At the second meeting, often charged at an hourly rate, the designer should have a package of ideas to show you. This may be presented in any number of ways; a sample board of fabrics and pictures of furniture is one option, sketches and swatches of fabric to discuss is another. Whichever style of presentation the designers choose, find out in advance what you will be paying for it and what happens if you don’t like what you see. Many designers will “go back to the drawing board” until you’re happy, free of charge or at a nominal fee.
A client once told me that a design was “just what I wanted but didn’t know I wanted”. Interior designers have the training and resources to explore design options. They can often help you see a room in a whole new light, just by the addition of some built-in furniture, a new colour scheme, a different curtain design, or by re-arranging the furniture. A designer is adept at combining elements in total harmony with each other while staying within the guidelines of your initial brief (no matter how simple or how bizarre that brief may be).

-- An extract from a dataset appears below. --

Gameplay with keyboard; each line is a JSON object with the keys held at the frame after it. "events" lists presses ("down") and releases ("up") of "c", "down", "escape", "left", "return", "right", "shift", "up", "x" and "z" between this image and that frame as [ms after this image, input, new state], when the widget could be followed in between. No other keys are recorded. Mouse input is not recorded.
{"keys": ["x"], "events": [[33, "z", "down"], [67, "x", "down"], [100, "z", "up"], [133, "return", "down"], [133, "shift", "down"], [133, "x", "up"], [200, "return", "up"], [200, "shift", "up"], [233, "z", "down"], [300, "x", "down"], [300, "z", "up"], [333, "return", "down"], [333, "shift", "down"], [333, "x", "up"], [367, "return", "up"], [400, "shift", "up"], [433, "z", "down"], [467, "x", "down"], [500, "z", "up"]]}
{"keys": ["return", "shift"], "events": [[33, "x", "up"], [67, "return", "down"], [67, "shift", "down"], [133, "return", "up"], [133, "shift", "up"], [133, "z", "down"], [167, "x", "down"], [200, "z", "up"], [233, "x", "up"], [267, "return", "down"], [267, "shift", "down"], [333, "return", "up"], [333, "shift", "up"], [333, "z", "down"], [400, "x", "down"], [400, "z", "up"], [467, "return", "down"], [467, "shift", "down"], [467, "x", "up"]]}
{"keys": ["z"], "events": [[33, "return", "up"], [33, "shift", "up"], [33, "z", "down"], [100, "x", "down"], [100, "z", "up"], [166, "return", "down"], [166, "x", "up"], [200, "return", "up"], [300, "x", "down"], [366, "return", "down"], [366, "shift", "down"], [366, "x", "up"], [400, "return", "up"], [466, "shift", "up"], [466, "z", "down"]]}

For example, illustrated on the projects page is an exhibition room set that I designed this year. The brief was to design a dining room based on the theme of “Fire”. I suspect that very few people who saw the room would commission it for their own home. But that wasn’t the point. The purpose of the room set was to show that the combination of furniture, wall finish, lighting and accessories, when carefully considered and sourced, will please the eye and satisfy an aesthetic need.
A good interior designer will nudge you further along pathways upon which you may have already placed a tentative step. But a good interior designer will never impose their taste on your environment. Designers are there to work for you and to help you to achieve your design goal. If you’re not happy with something, always remember you can say no.